▶ _The problem_
When a line below holds the string "Виктор", show that line.

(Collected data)
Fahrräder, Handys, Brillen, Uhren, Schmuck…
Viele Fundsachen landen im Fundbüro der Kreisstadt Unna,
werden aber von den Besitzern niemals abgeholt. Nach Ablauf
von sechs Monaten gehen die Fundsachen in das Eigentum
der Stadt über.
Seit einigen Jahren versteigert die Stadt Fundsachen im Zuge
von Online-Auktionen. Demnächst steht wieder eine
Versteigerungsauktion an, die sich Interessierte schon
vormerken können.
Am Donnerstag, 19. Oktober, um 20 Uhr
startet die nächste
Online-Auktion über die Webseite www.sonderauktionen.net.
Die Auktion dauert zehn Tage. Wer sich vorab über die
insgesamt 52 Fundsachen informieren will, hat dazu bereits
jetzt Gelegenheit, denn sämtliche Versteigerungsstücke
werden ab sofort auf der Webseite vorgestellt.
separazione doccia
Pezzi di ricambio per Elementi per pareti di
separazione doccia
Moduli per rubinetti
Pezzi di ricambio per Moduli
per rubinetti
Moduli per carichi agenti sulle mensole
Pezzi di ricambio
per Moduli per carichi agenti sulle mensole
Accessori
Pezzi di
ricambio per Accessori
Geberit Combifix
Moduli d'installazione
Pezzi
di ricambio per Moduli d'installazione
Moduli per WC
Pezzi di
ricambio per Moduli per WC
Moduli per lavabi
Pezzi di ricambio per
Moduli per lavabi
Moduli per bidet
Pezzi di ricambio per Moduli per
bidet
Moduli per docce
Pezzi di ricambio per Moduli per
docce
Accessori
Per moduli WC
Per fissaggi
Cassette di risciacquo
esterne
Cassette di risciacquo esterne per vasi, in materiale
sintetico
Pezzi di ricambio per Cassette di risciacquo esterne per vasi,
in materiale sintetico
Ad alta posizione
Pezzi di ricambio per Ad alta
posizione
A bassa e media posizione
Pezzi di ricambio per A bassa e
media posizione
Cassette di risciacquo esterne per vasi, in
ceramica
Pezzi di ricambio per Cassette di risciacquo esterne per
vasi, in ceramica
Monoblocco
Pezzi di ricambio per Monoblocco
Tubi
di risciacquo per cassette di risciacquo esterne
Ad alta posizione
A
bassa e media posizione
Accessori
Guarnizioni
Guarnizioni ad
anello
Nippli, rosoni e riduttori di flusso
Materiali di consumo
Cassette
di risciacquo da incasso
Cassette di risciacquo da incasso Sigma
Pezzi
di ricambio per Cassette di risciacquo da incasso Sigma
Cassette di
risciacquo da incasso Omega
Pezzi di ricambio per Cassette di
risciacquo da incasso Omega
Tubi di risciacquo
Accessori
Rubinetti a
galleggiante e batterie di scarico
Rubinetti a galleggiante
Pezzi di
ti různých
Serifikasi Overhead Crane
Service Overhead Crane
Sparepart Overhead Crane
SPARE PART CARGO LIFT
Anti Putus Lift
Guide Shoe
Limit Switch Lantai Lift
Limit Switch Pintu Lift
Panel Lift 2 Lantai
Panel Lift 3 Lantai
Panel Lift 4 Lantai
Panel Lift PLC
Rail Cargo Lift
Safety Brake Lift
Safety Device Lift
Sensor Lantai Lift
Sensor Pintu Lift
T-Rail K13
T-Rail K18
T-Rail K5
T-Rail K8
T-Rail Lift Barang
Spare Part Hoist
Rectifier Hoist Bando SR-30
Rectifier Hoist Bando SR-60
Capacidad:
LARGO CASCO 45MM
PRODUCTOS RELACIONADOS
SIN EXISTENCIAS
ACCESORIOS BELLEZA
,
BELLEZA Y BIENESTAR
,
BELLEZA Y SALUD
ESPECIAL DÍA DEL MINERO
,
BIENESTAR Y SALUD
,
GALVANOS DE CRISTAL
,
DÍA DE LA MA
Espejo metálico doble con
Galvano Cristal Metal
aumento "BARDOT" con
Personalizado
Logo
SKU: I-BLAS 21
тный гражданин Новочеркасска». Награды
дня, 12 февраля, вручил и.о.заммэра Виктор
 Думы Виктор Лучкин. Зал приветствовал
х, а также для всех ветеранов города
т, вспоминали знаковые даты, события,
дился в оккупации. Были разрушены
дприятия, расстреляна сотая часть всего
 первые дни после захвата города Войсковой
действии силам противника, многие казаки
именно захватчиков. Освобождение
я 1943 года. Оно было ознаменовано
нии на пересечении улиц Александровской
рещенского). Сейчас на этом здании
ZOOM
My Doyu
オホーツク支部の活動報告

▶ _Solution for this exercise_
дня, 12 февраля, вручил и.о.заммэра Виктор
 Думы Виктор Лучкин. Зал приветствовал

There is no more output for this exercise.